Die EU-Kommission wollte sich auf Nachfrage nicht zu dieser Darstellung und ihrer Verhandlungsposition äußern. Fest steht, dass es auch in der Vergangenheit immer wieder Meinungsverschiedenheiten zwischen den Gläubigern gegeben hat. Es ist sogar schon vorgekommen, dass ein fertiger Troika-Bericht von der Bundesregierung in Berlin zurückgewiesen wurde, weil sie mehr Reformen forderte.
Die Darstellung aus Athen ist deshalb nachvollziehbar. Das Gezerre zwischen den Gläubigern machte eine Einigung sicher nicht leichter. Allerdings ist auch zunehmend unklar, wo eigentlich die „roten Linien“ der Syriza-Regierung liegen.

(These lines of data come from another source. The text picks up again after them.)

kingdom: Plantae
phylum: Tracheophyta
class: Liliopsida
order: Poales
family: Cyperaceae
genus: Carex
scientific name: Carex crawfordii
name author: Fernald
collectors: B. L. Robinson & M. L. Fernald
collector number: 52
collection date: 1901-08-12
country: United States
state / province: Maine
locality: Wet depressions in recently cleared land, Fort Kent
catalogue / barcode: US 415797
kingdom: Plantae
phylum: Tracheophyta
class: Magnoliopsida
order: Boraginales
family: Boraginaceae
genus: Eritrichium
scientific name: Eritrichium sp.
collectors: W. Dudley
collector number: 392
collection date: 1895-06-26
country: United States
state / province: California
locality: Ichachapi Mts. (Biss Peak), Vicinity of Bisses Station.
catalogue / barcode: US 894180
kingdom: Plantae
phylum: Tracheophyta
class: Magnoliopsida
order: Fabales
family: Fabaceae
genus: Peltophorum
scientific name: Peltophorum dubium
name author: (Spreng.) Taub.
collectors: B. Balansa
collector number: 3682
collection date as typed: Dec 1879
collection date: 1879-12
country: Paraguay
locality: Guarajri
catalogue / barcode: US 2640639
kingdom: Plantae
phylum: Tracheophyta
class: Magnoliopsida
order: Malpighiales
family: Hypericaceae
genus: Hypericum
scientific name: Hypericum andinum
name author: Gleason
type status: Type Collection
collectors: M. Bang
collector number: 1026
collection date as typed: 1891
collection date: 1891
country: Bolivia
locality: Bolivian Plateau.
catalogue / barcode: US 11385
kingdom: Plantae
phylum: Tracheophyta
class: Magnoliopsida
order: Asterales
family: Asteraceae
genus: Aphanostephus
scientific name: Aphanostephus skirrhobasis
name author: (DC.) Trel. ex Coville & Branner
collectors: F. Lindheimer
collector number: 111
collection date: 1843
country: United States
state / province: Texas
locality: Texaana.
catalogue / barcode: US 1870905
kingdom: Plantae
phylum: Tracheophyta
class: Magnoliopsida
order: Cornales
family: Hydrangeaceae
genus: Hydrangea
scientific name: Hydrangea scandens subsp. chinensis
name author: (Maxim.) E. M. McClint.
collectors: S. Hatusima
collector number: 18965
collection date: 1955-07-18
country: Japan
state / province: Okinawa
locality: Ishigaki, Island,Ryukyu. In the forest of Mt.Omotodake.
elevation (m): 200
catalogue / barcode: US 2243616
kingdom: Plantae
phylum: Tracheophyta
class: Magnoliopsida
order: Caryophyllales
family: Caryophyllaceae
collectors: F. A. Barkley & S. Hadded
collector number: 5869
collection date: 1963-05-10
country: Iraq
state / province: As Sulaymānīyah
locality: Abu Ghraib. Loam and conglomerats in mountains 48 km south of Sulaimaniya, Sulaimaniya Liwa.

Premier Alexis Tsipras sei bereit, seinen Widerstand gegen eine Mehrwertsteuer-Erhöhung für die Ferieninseln aufzugeben und neue Sparmaßnahmen zu erlassen, heißt es in Brüssel – ohne offizielle Bestätigung aus Athen.
Die Zeit drängt – denn nach dem 12. Mai muss die griechische Regierung weitere, noch höhere Summen an ihre Gläubiger zurückzahlen. Wenn sie das nicht kann, ist es vorbei.